- **WORK REQUEST**
After locating the line that contains "let arr = [1, 2, 3, 4];" in the data below, set down exactly that line and each one after it through the line that contains "<li>next() 是从迭代器里取下一个值的方法。当一个迭代器的 next()", and nothing more.

- **MATERIALS PROVIDED**
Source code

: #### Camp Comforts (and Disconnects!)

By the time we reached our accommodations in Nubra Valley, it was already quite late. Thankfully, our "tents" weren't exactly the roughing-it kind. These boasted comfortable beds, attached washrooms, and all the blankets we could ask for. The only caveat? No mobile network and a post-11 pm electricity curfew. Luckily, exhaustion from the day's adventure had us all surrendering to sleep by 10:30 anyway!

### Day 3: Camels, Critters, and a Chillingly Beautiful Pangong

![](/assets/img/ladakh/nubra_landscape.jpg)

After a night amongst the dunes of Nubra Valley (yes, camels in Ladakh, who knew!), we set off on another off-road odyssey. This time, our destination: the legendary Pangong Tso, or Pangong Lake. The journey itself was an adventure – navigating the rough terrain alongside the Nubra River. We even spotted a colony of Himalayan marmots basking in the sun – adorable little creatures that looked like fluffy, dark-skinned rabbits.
--
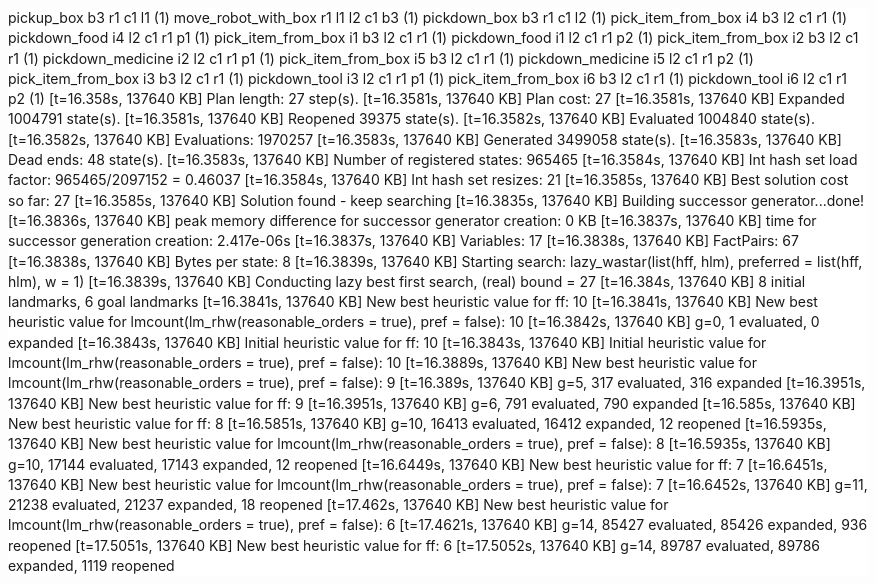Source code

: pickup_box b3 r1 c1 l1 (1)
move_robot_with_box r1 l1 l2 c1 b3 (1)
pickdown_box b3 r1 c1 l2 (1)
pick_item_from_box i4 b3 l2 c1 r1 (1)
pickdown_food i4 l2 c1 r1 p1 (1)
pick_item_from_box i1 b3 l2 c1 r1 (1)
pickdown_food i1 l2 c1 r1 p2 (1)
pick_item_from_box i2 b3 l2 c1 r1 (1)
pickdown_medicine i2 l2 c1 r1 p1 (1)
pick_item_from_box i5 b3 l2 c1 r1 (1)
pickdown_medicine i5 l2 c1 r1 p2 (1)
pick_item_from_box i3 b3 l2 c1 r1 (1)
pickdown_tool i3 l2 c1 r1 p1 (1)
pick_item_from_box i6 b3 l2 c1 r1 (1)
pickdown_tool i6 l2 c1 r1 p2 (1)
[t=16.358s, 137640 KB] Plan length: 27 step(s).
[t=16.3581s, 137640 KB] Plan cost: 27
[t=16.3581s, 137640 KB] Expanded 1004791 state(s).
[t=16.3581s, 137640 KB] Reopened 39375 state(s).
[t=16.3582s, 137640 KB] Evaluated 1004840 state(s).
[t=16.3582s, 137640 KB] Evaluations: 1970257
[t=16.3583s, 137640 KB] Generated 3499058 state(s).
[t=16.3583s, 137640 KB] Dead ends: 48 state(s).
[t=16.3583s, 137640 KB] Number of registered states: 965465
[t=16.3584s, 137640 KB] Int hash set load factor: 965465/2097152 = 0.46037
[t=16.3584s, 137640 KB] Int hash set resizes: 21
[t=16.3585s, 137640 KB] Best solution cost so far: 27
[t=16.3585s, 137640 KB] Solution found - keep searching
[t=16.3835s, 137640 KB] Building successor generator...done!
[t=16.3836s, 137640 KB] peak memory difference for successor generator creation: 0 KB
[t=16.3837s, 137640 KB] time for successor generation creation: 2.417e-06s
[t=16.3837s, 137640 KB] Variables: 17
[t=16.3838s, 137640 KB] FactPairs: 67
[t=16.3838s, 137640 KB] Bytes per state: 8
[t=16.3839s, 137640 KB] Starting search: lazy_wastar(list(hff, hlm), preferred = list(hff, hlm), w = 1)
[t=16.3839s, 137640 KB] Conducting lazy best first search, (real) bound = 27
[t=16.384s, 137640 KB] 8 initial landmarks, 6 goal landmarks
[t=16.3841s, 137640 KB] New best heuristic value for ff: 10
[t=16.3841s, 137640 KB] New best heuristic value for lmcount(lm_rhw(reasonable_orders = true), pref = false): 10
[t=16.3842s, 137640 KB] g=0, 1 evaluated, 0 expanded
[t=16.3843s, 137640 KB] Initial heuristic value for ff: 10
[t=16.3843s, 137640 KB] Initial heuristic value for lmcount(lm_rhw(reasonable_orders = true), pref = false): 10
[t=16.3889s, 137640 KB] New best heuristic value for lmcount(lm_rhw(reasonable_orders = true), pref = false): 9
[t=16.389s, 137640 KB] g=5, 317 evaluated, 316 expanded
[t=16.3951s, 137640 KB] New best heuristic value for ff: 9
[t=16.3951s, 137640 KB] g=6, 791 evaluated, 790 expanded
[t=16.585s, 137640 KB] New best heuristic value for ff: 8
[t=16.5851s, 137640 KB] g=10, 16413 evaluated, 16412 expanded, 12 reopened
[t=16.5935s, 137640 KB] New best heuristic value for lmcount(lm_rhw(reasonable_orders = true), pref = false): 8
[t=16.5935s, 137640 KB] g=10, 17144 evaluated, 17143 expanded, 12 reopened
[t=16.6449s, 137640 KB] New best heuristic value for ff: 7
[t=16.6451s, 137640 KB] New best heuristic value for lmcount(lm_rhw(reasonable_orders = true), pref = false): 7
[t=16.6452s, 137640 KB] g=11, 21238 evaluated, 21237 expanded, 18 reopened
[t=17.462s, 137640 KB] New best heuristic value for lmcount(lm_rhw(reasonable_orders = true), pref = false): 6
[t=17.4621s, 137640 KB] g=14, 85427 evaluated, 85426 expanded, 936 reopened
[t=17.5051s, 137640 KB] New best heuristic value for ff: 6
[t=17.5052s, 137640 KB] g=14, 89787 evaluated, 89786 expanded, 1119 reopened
--
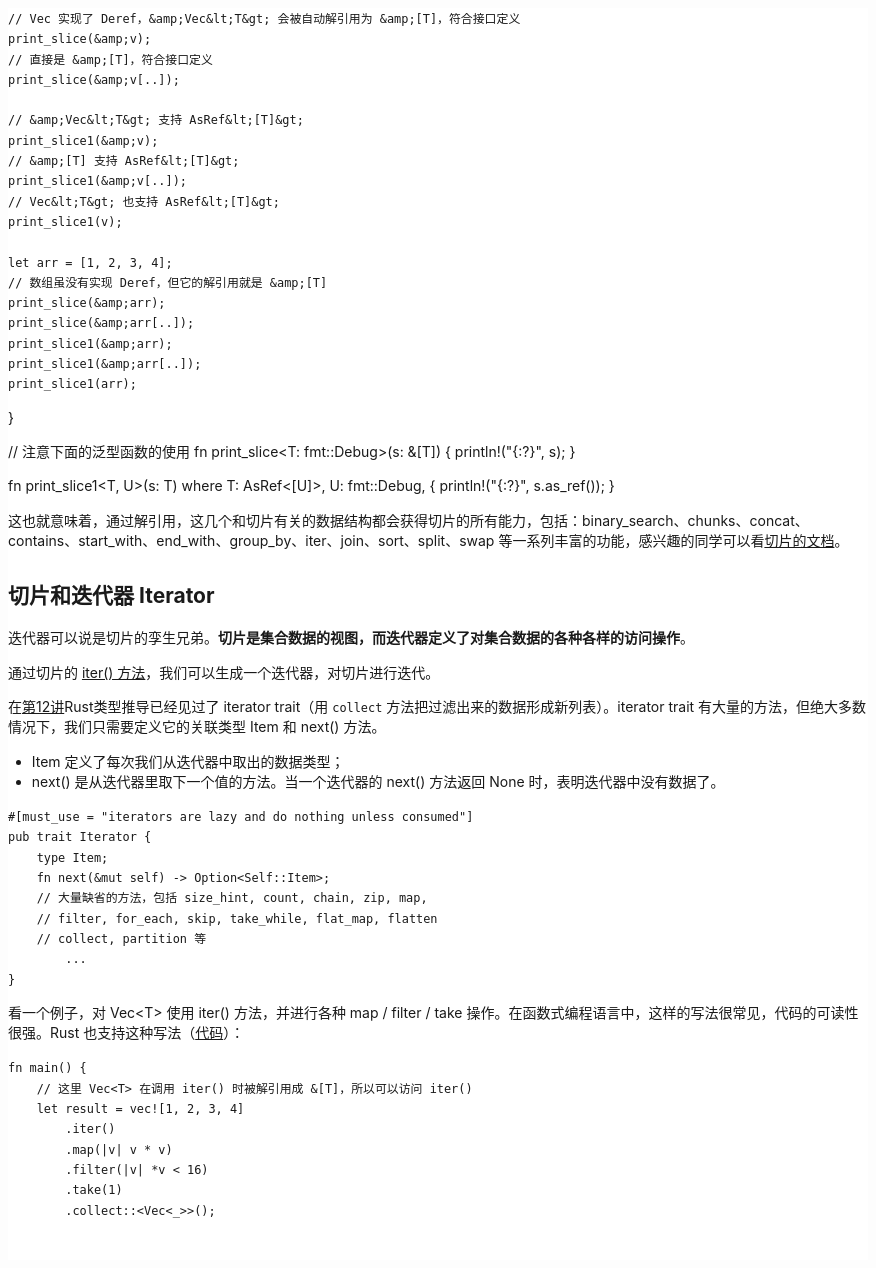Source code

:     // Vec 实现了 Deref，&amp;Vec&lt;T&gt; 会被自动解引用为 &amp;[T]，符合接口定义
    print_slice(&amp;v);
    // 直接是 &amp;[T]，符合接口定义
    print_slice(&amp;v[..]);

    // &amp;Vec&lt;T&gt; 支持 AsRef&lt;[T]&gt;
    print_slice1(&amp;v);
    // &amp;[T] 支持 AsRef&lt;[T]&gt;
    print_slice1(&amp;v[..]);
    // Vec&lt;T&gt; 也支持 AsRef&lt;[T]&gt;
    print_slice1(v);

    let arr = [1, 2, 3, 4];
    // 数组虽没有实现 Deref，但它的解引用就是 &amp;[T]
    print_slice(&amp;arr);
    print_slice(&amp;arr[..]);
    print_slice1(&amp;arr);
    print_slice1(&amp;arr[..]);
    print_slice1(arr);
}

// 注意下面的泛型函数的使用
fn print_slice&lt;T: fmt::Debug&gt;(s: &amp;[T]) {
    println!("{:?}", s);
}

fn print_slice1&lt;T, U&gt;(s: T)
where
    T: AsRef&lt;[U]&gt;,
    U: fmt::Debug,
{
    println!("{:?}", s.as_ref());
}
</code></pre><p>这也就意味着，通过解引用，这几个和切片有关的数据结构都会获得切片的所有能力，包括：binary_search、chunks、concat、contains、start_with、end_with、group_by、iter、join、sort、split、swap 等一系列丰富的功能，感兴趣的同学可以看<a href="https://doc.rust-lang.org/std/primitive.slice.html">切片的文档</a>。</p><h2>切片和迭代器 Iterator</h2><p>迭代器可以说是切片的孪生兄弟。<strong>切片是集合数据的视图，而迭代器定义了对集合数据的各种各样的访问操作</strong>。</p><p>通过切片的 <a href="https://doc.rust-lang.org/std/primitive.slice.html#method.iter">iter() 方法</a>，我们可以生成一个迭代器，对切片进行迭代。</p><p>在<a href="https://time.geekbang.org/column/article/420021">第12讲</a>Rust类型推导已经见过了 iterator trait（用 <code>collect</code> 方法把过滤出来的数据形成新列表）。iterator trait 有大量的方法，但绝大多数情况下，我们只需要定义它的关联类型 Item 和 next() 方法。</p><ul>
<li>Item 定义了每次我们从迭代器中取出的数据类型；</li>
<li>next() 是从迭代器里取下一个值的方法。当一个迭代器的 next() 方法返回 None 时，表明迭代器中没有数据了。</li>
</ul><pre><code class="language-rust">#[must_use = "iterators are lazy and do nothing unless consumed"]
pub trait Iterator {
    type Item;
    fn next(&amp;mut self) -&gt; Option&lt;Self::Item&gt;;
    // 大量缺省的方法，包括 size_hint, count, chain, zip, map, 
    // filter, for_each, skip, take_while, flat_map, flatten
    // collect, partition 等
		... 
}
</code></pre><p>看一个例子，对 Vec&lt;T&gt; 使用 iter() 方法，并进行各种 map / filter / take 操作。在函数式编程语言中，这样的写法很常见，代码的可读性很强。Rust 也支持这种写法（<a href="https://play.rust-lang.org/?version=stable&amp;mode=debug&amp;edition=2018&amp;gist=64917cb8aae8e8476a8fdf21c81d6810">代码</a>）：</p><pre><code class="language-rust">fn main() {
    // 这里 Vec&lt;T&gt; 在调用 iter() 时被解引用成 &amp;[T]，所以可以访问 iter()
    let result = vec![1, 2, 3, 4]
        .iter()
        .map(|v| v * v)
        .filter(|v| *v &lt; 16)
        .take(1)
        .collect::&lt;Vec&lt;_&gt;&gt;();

- **THE ANSWER**
    let arr = [1, 2, 3, 4];
    // 数组虽没有实现 Deref，但它的解引用就是 &amp;[T]
    print_slice(&amp;arr);
    print_slice(&amp;arr[..]);
    print_slice1(&amp;arr);
    print_slice1(&amp;arr[..]);
    print_slice1(arr);
}

// 注意下面的泛型函数的使用
fn print_slice&lt;T: fmt::Debug&gt;(s: &amp;[T]) {
    println!("{:?}", s);
}

fn print_slice1&lt;T, U&gt;(s: T)
where
    T: AsRef&lt;[U]&gt;,
    U: fmt::Debug,
{
    println!("{:?}", s.as_ref());
}
</code></pre><p>这也就意味着，通过解引用，这几个和切片有关的数据结构都会获得切片的所有能力，包括：binary_search、chunks、concat、contains、start_with、end_with、group_by、iter、join、sort、split、swap 等一系列丰富的功能，感兴趣的同学可以看<a href="https://doc.rust-lang.org/std/primitive.slice.html">切片的文档</a>。</p><h2>切片和迭代器 Iterator</h2><p>迭代器可以说是切片的孪生兄弟。<strong>切片是集合数据的视图，而迭代器定义了对集合数据的各种各样的访问操作</strong>。</p><p>通过切片的 <a href="https://doc.rust-lang.org/std/primitive.slice.html#method.iter">iter() 方法</a>，我们可以生成一个迭代器，对切片进行迭代。</p><p>在<a href="https://time.geekbang.org/column/article/420021">第12讲</a>Rust类型推导已经见过了 iterator trait（用 <code>collect</code> 方法把过滤出来的数据形成新列表）。iterator trait 有大量的方法，但绝大多数情况下，我们只需要定义它的关联类型 Item 和 next() 方法。</p><ul>
<li>Item 定义了每次我们从迭代器中取出的数据类型；</li>
<li>next() 是从迭代器里取下一个值的方法。当一个迭代器的 next() 方法返回 None 时，表明迭代器中没有数据了。</li>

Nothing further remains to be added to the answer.